Friday, May 23, 2008

Groups, Group Cognition & Groupware


Groupware refers to programs and softwares that help people work together collectively while located remotely from each other. Such software systems as email, calendaring, chatting belong to Groupware category.


Microsoft Exchange is the typical example of Groupware, which facilitate calendar sharing, e-mail handling, and the replication of files across a distributed system so that all groupware users can view the same information.


There are two different chat patterns of Groupware technique:

i) Expository narrative

ii) Exploratory inquiry

The Expository narrative involves one person dominating the interchange by contributing more and longer texts, for example if one person in a group finds the solution of given problem, he just distibutes his solution and all the persons in the group have different reasoning on that solution. In Expository narrative, Cooperation analogy involves in which people divide the work up, each working by themselves on their own part and then joining their partial solutions together for the group solution.

In Exploratory inquiry the group members work together to explore a topic. In Exploratory inquiry , Collaboration analogy involves which involves a group of people working on something together.

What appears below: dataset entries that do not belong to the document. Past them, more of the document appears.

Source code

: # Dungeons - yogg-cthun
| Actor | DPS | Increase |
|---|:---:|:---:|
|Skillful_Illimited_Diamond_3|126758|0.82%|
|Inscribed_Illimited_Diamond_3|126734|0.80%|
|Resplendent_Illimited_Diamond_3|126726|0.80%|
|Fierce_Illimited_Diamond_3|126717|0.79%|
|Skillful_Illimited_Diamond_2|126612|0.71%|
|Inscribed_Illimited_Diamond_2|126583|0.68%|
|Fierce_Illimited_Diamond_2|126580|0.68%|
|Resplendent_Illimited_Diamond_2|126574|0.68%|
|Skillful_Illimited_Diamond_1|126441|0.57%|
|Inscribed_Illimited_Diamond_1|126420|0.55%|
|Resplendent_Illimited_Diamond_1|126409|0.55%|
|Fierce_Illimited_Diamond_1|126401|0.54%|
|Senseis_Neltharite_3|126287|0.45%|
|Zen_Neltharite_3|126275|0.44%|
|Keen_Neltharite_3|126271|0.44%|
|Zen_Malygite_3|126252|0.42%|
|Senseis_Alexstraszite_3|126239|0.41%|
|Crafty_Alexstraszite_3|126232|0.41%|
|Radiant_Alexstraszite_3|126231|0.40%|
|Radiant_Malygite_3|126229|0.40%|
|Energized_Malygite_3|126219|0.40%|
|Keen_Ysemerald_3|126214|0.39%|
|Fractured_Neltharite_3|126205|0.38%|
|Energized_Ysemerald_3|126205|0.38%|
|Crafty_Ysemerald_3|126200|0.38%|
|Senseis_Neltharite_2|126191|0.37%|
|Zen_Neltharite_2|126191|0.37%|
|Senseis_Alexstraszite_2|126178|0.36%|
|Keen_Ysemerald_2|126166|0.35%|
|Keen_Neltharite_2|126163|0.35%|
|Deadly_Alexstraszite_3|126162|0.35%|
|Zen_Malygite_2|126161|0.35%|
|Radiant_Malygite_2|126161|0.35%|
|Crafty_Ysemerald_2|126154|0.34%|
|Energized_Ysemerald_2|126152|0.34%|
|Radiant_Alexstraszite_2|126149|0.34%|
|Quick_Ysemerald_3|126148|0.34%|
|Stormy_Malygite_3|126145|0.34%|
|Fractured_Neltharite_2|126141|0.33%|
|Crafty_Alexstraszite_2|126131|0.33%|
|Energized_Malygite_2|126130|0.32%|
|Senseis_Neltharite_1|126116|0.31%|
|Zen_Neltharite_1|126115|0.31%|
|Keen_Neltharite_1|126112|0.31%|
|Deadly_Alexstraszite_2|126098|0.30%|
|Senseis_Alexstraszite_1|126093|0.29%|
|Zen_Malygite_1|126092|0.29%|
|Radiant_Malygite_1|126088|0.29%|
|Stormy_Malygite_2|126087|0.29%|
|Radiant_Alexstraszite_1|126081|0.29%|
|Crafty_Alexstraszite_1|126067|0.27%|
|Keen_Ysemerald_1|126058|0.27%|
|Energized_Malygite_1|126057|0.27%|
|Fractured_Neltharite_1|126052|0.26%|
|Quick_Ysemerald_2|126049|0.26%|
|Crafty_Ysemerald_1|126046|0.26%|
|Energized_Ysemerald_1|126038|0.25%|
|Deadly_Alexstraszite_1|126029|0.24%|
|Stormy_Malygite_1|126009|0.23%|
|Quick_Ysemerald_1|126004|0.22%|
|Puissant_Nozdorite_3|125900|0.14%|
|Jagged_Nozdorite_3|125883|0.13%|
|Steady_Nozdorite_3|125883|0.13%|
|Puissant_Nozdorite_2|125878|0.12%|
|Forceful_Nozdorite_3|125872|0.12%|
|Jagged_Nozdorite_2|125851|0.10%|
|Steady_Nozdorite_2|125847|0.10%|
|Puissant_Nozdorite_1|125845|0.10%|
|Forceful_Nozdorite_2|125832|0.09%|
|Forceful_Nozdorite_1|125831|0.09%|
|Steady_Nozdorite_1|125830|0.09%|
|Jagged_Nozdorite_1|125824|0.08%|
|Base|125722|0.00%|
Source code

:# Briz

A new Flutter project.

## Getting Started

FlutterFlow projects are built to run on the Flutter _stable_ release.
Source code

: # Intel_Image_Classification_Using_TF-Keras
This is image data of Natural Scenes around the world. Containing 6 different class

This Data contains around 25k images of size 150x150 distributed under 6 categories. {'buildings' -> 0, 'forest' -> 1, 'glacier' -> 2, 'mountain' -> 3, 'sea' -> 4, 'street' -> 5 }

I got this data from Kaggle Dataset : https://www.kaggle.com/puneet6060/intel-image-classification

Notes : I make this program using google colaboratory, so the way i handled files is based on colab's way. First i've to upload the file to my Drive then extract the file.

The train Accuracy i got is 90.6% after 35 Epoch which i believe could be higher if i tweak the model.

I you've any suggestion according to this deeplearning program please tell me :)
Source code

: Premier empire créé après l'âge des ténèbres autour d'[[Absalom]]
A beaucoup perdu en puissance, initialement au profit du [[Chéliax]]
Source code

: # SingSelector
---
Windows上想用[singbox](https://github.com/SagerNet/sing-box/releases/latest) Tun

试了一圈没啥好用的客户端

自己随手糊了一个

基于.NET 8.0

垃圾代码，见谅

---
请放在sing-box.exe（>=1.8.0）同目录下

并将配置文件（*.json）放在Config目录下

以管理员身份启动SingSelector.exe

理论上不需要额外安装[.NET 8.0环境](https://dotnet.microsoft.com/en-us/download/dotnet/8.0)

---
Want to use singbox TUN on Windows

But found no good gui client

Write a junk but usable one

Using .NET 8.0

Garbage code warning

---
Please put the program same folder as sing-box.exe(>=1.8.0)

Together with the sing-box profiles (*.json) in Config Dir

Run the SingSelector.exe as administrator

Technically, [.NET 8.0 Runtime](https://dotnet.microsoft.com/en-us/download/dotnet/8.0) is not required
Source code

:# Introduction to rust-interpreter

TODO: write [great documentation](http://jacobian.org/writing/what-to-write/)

In an online chat discussing a series of 11 math problems given to the students and collaborate them in a chating room group.
From the result, i was clearly shown that the
problems answered by the students more correctly in a group as that in individuals.

Also its observed from the test that

i) In some cases, everyone proposed the same answer and it was easy to establish a consensus.
ii) In some other cases, only one person proposed an answer and the others simply went along with it

iii) In more interesting cases, when someone proposed an answer that contradicted other people’s opinions or was questionable for some other reason, the proposer was required to give an explanation, justification or accounting of their proposal.

If researchers studying the use of groupware focused on processes of collaboration and the methods that groups used to solve problems, as opposed to treating exclusively individuals as cognitive agents then research methods might focus more on conversation analysis , video analysis and their application to discourse logs than on surveys and interviews of individual opinions.
There are some suggestions for groupware design principles like
a) The group work visible and persistent so that everyone in the group can easily see what has been accomplished by all members.
b) Patterns of references among proposals, adjacency pairs and responses between different group members could also be displayed.
c) The groups should be like Virtual Workspaces.
d) The group memebers in a group provide computational support to the work of their users.
e) Groupware can provide structured access to information, tools and other resources available on the Internet.
f) Groupware could facilitate the building of open-ended networks of individual, group and community connections, or the definition of new sub-communities.